The rice plant, i.e., rice when still growing in the ground, or even in its harvested state before threshing, is called ine. Due to the particularly warm temperatures this summer, and the lack of typhoons, ine production has been particularly high this year.
Once rice has been threshed and you are left with just the grains, it become kome, or, with the usually honorific o- in front of it, o-kome. Because ine production was so high this year, the price of kome is set to fall.
Once the o-kome has been put in the suihanki, or rice cooker, and gently boiled till soft, it is now go-han, and ready to eat. The go- is also honorific, but, unlike kome, where the o- is sometimes left off, you never hear the word han, only go-han – except when it is incorporated in other words like the above suihanki (sui=to cook, esp. grain, pulses, etc., such as rice or beans + han=rice + ki=device) or sekihan (seki=red, han=rice), red rice used for auspicious occasions.

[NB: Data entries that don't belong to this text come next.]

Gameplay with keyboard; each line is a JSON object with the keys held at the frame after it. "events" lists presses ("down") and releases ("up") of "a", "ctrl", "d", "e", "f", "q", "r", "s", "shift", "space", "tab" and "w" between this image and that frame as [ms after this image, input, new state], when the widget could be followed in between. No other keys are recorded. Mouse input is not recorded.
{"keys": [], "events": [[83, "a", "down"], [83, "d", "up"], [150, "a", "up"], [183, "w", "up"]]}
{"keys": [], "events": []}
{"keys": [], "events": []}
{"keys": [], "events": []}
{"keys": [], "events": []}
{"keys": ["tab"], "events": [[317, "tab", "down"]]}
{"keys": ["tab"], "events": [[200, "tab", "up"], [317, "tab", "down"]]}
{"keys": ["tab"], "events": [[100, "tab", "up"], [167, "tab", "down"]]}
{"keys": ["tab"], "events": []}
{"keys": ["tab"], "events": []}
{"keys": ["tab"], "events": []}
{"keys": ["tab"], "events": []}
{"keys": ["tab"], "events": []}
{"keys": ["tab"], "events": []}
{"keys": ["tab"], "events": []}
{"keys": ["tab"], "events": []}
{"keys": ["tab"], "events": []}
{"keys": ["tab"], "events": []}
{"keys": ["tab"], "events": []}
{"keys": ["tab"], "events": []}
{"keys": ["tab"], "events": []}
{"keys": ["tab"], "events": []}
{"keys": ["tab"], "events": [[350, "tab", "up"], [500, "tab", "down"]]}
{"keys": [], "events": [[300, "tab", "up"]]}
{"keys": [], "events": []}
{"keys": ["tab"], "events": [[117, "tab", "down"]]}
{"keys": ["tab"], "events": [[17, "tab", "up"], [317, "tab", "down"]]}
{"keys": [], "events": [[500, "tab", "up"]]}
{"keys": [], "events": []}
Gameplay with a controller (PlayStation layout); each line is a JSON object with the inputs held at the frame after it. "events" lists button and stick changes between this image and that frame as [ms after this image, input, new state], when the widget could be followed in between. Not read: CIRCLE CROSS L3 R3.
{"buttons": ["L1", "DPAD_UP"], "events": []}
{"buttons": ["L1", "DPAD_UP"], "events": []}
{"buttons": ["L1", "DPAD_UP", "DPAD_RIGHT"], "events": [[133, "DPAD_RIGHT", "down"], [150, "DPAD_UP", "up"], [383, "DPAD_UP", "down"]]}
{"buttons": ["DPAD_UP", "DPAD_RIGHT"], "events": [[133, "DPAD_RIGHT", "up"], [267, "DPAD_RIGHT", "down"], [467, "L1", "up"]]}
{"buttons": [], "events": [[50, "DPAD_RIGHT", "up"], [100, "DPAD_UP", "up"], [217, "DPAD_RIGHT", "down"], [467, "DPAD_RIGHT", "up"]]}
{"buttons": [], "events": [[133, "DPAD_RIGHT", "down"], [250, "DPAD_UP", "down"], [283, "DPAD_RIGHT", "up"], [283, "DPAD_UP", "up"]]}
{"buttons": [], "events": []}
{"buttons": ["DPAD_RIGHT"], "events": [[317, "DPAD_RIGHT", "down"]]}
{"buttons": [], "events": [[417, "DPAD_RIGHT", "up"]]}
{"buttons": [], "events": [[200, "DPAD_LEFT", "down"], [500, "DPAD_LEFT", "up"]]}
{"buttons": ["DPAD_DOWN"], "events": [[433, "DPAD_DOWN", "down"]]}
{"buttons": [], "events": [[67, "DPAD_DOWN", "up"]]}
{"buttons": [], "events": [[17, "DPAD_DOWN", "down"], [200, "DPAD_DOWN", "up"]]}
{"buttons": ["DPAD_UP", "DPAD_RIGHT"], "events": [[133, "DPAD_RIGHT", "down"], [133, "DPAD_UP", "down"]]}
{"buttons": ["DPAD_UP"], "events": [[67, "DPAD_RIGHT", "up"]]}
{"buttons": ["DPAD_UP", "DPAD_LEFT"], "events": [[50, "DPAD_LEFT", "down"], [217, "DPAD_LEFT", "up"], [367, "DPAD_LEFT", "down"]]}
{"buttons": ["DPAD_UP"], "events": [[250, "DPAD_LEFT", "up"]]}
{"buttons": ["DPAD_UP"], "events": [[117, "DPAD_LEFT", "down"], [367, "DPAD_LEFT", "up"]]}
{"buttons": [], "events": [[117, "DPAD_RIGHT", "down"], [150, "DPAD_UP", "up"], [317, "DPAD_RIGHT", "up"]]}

Han is the Chinese reading of the character. One of the native Japanese readings is meshi, which also has the extending meaning of “food”. Therefore, while yakimeshi means “fried rice”, meshi by itself means “a meal”. Asameshi (asa=morning + meshi=meal) means breakfast. As an idiom, asameshi mae (asa=morning + meshi=meal + mae=before) i.e., “before breakfast,” means “a piece of cake” or “easy as pie” in English.
Another, somewhat less common, alternative pronunciation of the han character is manma or mama. Interestingly, manma not only means cooked rice, but is the word used to describe baby talk; and the other pronunciation mama appears in the word mamagoto (mama=rice, goto=affair, business, thing) which means “playing house"!